L’ALGORITMO FISCALE DI GOOGLE

L’autore del libro lo dice in premessa: «Google era stata invitata a questa discussione. Ma non sono stati disponibili a partecipare».
Il gigante di Mountain View era però presente, eccome, al dibattito sul libro di Ruben Razzante – Informazione: Istruzioni per l’uso. Notizie, Rete e tutela della persona – ieri a Milano. Un convitato di pietra chiamato in gioco dalla stretta attualità dei fatti: una legge approvata in Spagna la scorsa settimana sulla proprietà intellettuale concede agli editori la possibilità di chiedere agli aggregatori di notizie un pagamento per l’utilizzo di link che rimandano ai propri contenuti, anche attraverso titoli, i cosiddetti snippet.
La norma, definita subito "Google Tax", entrerà in vigore il 1° gennaio 2015 e ancora non sono chiari i passaggi attuativi. Chiara è invece la posizione di Google – contraria e in valutazione rispetto a tutto ciò che sta accadendo, hanno fatto sapere – ma anche degli editori spagnoli e non solo. «La questione – ha spiegato il presidente della Fieg, Maurizio Costa – è molto semplice. Google utilizza contenuti di altri per creare traffico e vendere pubblicità. Alcuni dati, anche se non confermati, parlano di un miliardo di giro d’affari in Italia grazie alla pubblicità. In pratica quanto tutta la raccolta di quotidiani e periodici italiani. E alla fine quanto paga al fisco? Poco, per tutte le questioni legate alle fatturazioni dalla sede estera».
Da qui il punto legato alla «necessità di dare trasparenza all’algoritmo» alla base delle indicizzazioni, ma anche di «pagare il diritto d’autore» per quanto si dovrebbe e di «allinearsi sul fronte fiscale», dice Costa.
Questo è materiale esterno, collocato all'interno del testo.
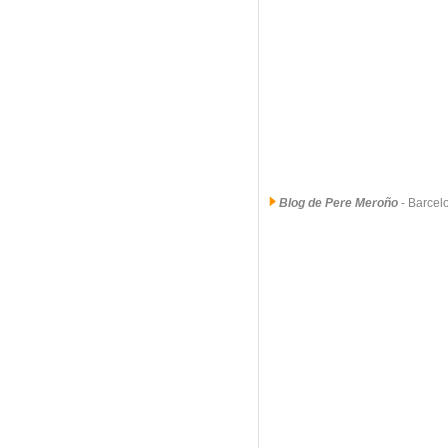
Blog de Pere Meroño
- Barce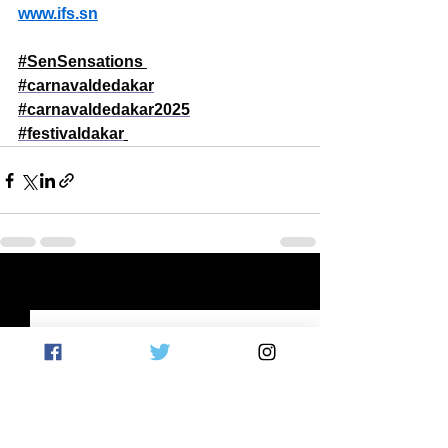
www.ifs.sn
#SenSensations
#carnavaldedakar
#carnavaldedakar2025
#festivaldakar
Voir tout
Posts récents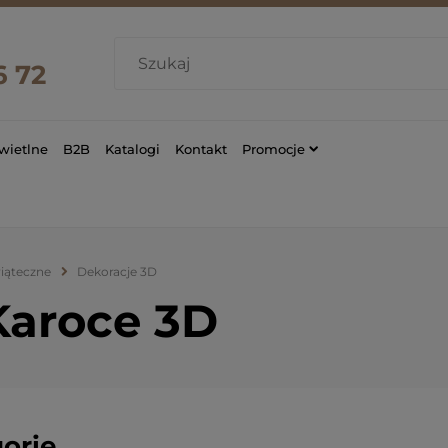
6 72
wietlne
B2B
Katalogi
Kontakt
Promocje
wiąteczne
Dekoracje 3D
Karoce 3D
orie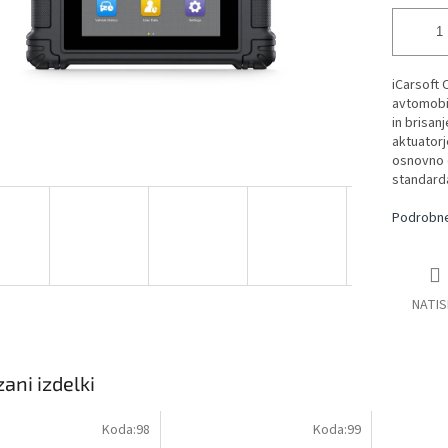
iCarsoft 
avtomobi
in brisan
aktuatorj
osnovno 
standarda
Podrobne
NATIS
ani izdelki
Koda:
98
Koda:
99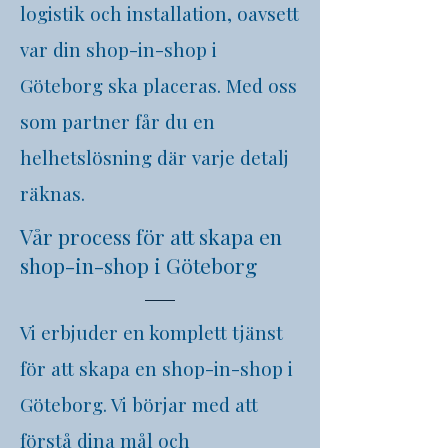
logistik och installation, oavsett
var din shop-in-shop i
Göteborg
ska placeras. Med oss
som partner får du en
helhetslösning där varje detalj
räknas.
Vår process för att skapa en
shop-in-shop i Göteborg
Vi erbjuder en komplett tjänst
för att skapa en shop-in-shop i
Göteborg
. Vi börjar med att
förstå dina mål och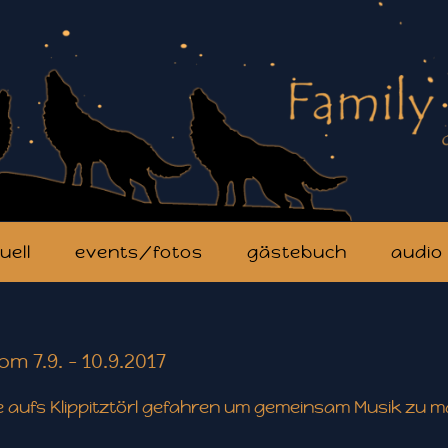
uell
events/fotos
gästebuch
audio
m 7.9. - 10.9.2017
ge aufs Klippitztörl gefahren um gemeinsam Musik zu 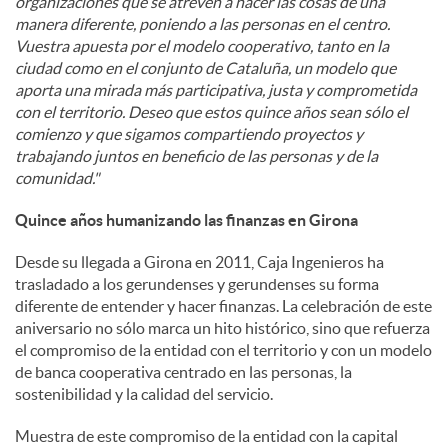
organizaciones que se atreven a hacer las cosas de una
manera diferente, poniendo a las personas en el centro.
Vuestra apuesta por el modelo cooperativo, tanto en la
ciudad como en el conjunto de Cataluña, un modelo que
aporta una mirada más participativa, justa y comprometida
con el territorio. Deseo que estos quince años sean sólo el
comienzo y que sigamos compartiendo proyectos y
trabajando juntos en beneficio de las personas y de la
comunidad."
Quince años humanizando las finanzas en Girona
Desde su llegada a Girona en 2011, Caja Ingenieros ha
trasladado a los gerundenses y gerundenses su forma
diferente de entender y hacer finanzas. La celebración de este
aniversario no sólo marca un hito histórico, sino que refuerza
el compromiso de la entidad con el territorio y con un modelo
de banca cooperativa centrado en las personas, la
sostenibilidad y la calidad del servicio.
Muestra de este compromiso de la entidad con la capital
Tutte questioni che Google ha contestato più volte nel merito, va detto, facendo presente che Google News va visto come uno stimolatore di traffico e clic, perché ci sono dei meccanismi di revenue sharing, e che sul fronte fiscale la multinazionale segue le regole condivise a livello internazionale. «Se necessario si cambino», è stato più volte detto in Google, da Eric Schmidt in giù.
Certo, il discorso è complesso e «siamo davanti a temi nuovi generati dall’evolversi di tecnologie che hanno posto e stanno ponendo problemi delicatissimi», ha detto Elio Catania, presidente di Confindustria Digitale, con una precisazione: «Siamo dinanzi ad argomenti nuovi e il più grande errore sarebbe quello di resistere all’innovazione e al nuovo. Questo è un tema sul quale ci giochiamo il futuro del nostro Paese».
Il discorso, volenti o nolenti, va a finire sul capitolo regole. «Le opportunità diventano insidie quando la libertà degli operatori si sgancia dalla responsabilità», dice Razzante. E quindi cosa fare per non cadere nella iper-regolamentazione o nella mancata regolazione? Un tema su tutti: quello del diritto all’oblio. Dal primo giugno scorso, da quando cioè la sentenza della Corte di giustizia europea sul diritto all’oblio è diventata esecutiva, i motori di ricerca hanno messo a disposizione degli utenti i moduli per richiedere la rimozione di link che contengono informazioni personali. «È giusto che debba essere una società, peraltro estera, a decidere cosa debba essere tolto o meno dalla rete?» si è chiesta Augusta Iannini, vicepresidente Autorità Garante per la protezione dei dati personali.
Ma il diritto all’obilio è solo uno dei punti. Dalle intercettazioni, alla riconoscibilità dell’informazione qualificata anche nel mare magnum della Rete le questioni aperte dal «2.0» sono tante. E la contesa fra editori e Google è aperta. «Siamo favorevoli alla legge spagnola e rilevo come ci sia una presa di coscienza comune e trasversale degli editori in vari Paesi», dice ancora il presidente Fieg, Maurizio Costa. «Ci sono un’informazione e dei professionisti – aggiunge – il cui diritto d’autore merita di essere rispettato. La definizione delle regole non è una battaglia di retroguardia. E non è una ricerca di equilibri conservatori e reazionari».